I had hoped to either modernize ZipFiles.jl or to write a CodecZlib-like package for zip archives but haven’t been able to make the time to do so. As I result I have dropped support for zip archives and am recommending that our users use gzip compression instead.

johann.spies · May 7, 2018, 8:01am

Thanks @jandehaan and @js135005.

My lack of experience in both Julia and using this type of streaming becomes clear.

julia> using CodecZlib

julia> text = open("2004_CORE.zip")
IOStream(<file 2004_CORE.zip>)

From previous experiene (see previous post in this thread) I know there are more than one .gz-file and more than one plain text .csv-file in this zipfile.

Using streaming, how do I find out which files are present, what their names and types are? And then how do I read them seperately or just one of them?

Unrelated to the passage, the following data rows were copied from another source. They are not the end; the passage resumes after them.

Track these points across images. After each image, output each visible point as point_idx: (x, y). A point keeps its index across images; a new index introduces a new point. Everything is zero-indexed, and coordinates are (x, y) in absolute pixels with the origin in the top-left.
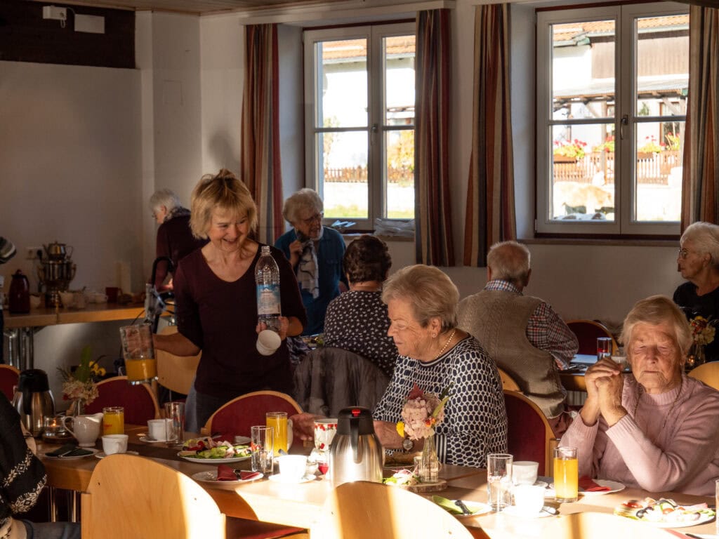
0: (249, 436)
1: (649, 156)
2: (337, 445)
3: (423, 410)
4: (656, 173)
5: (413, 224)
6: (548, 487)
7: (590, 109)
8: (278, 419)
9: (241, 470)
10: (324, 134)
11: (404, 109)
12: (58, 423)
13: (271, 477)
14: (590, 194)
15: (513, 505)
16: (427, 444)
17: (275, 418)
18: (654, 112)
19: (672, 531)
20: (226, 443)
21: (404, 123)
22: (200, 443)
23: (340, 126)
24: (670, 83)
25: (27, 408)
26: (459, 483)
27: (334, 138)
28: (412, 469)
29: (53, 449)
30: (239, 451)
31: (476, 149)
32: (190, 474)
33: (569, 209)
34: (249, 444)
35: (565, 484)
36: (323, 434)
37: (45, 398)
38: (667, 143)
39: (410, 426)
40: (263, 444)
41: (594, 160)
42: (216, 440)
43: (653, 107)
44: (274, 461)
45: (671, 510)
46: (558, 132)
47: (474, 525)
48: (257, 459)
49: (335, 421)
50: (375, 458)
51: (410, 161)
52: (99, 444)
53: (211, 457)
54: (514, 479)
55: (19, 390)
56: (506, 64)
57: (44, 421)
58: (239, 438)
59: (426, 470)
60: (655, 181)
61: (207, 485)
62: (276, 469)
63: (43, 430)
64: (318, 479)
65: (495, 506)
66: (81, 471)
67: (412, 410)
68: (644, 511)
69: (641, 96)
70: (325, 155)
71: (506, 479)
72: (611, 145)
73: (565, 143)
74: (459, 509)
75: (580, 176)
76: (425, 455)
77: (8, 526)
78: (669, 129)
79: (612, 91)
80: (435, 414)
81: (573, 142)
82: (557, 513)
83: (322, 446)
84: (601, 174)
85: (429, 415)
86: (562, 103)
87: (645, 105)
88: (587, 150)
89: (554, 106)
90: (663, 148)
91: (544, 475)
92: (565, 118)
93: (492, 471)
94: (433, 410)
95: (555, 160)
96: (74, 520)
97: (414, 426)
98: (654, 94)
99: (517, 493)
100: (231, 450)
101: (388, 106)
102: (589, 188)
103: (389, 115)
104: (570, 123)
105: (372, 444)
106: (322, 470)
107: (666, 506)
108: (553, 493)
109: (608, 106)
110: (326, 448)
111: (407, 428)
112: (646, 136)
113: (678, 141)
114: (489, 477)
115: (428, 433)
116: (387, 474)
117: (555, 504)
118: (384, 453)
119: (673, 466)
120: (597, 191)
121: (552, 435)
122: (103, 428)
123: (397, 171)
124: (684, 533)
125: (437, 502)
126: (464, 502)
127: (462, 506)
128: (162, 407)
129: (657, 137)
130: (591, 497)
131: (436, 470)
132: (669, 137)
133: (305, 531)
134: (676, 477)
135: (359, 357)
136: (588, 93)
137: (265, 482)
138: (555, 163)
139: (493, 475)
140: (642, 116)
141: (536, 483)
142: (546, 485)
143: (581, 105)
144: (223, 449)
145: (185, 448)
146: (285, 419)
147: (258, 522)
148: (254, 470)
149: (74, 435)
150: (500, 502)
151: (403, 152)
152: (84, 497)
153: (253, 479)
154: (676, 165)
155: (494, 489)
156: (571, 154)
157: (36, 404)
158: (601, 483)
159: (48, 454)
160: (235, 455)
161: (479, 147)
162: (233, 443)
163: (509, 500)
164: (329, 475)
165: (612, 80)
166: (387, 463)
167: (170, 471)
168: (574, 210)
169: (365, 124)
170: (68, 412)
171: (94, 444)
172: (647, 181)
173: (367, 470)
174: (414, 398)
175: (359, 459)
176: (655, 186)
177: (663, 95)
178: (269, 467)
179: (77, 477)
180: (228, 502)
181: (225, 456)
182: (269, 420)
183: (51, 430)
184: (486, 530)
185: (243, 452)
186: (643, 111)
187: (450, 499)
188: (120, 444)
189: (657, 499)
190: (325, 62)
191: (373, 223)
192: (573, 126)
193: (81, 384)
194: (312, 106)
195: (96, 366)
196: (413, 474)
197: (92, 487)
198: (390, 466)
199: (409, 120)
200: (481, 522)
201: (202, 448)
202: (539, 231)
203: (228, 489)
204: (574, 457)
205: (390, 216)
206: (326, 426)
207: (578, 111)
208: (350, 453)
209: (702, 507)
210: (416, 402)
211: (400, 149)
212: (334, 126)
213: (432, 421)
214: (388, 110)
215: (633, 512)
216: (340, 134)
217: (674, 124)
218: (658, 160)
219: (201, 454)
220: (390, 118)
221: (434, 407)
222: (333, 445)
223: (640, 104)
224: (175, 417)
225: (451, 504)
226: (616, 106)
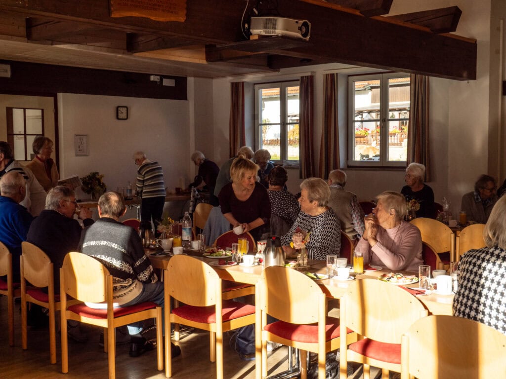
0: (231, 247)
1: (394, 134)
2: (266, 251)
3: (301, 237)
4: (397, 141)
5: (299, 162)
6: (351, 268)
7: (371, 116)
8: (243, 241)
9: (228, 261)
10: (263, 126)
11: (295, 116)
12: (156, 242)
13: (240, 264)
14: (371, 150)
15: (337, 275)
16: (303, 251)
17: (242, 240)
18: (397, 117)
19: (401, 287)
20: (222, 250)
21: (295, 122)
22: (212, 250)
23: (270, 123)
24: (403, 105)
25: (143, 236)
26: (315, 267)
27: (267, 128)
28: (296, 261)
29: (153, 253)
30: (227, 254)
31: (324, 132)
32: (208, 263)
33: (363, 156)
34: (231, 251)
35: (358, 268)
36: (261, 247)
37: (150, 232)
38: (402, 129)
39: (296, 244)
40: (237, 250)
41: (372, 136)
42: (219, 249)
43: (396, 115)
44: (241, 257)
45: (401, 278)
46: (357, 125)
47: (321, 284)
48: (234, 257)
49: (266, 241)
50: (282, 256)
51: (298, 137)
52: (172, 251)
53: (216, 256)
54: (338, 265)
55: (140, 229)
56: (336, 98)
57: (150, 241)
58: (227, 248)
59: (302, 261)
60: (397, 144)
61: (214, 267)
62: (242, 261)
63: (150, 244)
64: (259, 265)
65: (329, 276)
66: (164, 261)
67: (296, 237)
68: (390, 278)
69: (391, 110)
70: (263, 134)
71: (334, 265)
72: (379, 130)
73: (360, 129)
74: (315, 277)
75: (366, 143)
76: (302, 255)
77: (136, 283)
78: (403, 124)
79: (379, 108)
80: (306, 239)
81: (364, 129)
82: (355, 279)
83: (260, 252)
84: (375, 142)
85: (303, 239)
86: (359, 113)
87: (393, 114)
88: (369, 132)
89: (356, 114)
90: (400, 131)
91: (350, 264)
92: (360, 119)
93: (328, 262)
94: (305, 237)
95: (356, 136)
96: (162, 281)
97: (297, 244)
98: (397, 109)
99: (339, 270)
100: (224, 253)
101: (289, 115)
102: (370, 147)
103: (289, 118)
104: (362, 121)
105: (280, 251)
106: (260, 261)
107: (399, 276)
108: (353, 271)
109: (378, 114)
110: (262, 252)
111: (294, 245)
112: (393, 126)
113: (406, 128)
114: (327, 264)
115: (303, 246)
116: (287, 263)
117: (354, 275)
118: (285, 254)
119: (399, 258)
120: (373, 149)
121: (353, 247)
122: (173, 244)
123: (293, 141)
124: (406, 287)
125: (306, 274)
126: (317, 274)
127: (316, 276)
128: (197, 236)
129: (398, 127)
130: (369, 272)
131: (306, 261)
132: (403, 127)
133: (254, 286)
134: (402, 264)
135: (276, 216)
136: (370, 109)
137: (238, 266)
138: (356, 137)
139: (329, 263)
140: (392, 118)
141: (346, 267)
142: (350, 267)
143: (367, 114)
144: (221, 253)
145: (206, 252)
146: (246, 241)
147: (234, 282)
148: (233, 261)
149: (162, 247)
150: (331, 274)
151: (295, 133)
152: (165, 271)
153: (233, 265)
154: (406, 138)
155: (329, 269)
156: (363, 133)
157: (147, 234)
158: (373, 267)
159: (151, 254)
160: (226, 255)
161: (325, 131)
162: (225, 250)
163: (335, 273)
164: (263, 263)
165: (379, 104)
166: (286, 259)
167: (199, 261)
168: (364, 156)
169: (279, 122)
170: (160, 237)
171: (169, 251)
172: (393, 144)
173: (278, 261)
174: (297, 232)
175: (275, 257)
176: (397, 146)
177: (400, 110)
178: (239, 260)
179: (162, 264)
180: (223, 274)
181: (222, 256)
182: (239, 241)
183: (152, 245)
184: (326, 286)
185: (229, 253)
186: (392, 116)
187: (312, 273)
188: (180, 250)
189: (395, 273)
190: (263, 97)
191: (282, 162)
192: (364, 123)
193: (165, 227)
194: (258, 115)
195: (171, 219)
196: (297, 263)
197: (168, 267)
198: (288, 259)
199: (297, 120)
200: (324, 282)
201: (213, 252)
202: (349, 165)
203: (223, 268)
204: (362, 256)
205: (289, 159)
206: (262, 243)
207: (366, 116)
208: (271, 254)
209: (414, 277)
210: (298, 234)
211: (294, 132)
212: (267, 123)
213: (305, 242)
214: (289, 116)
215: (385, 279)
216: (270, 126)
217: (405, 121)
218: (398, 136)
219: (212, 254)
220: (289, 120)
221: (305, 236)
222: (265, 251)
223: (391, 114)
224: (202, 240)
225: (312, 275)
226: (380, 114)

js135005 · May 8, 2018, 3:28pm

This is the issue that I’ve hit as well. A zip archive has a directory listing all the included files and the offsets to get to them. The ZipFiles package handles this and allows you to read/write the component files but is abysmally slow so I’ve abandoned using it because I’m handling way too much data.

It desperately needs an update or to be replaced entirely.

nhz2 · September 2, 2024, 3:46pm

I created GitHub - JuliaIO/ZipArchives.jl: Read and write Zip archive files in Julia. which uses CodecZlib.jl internally for decompression and compression. It can efficiently handle reading and writing large amounts of data.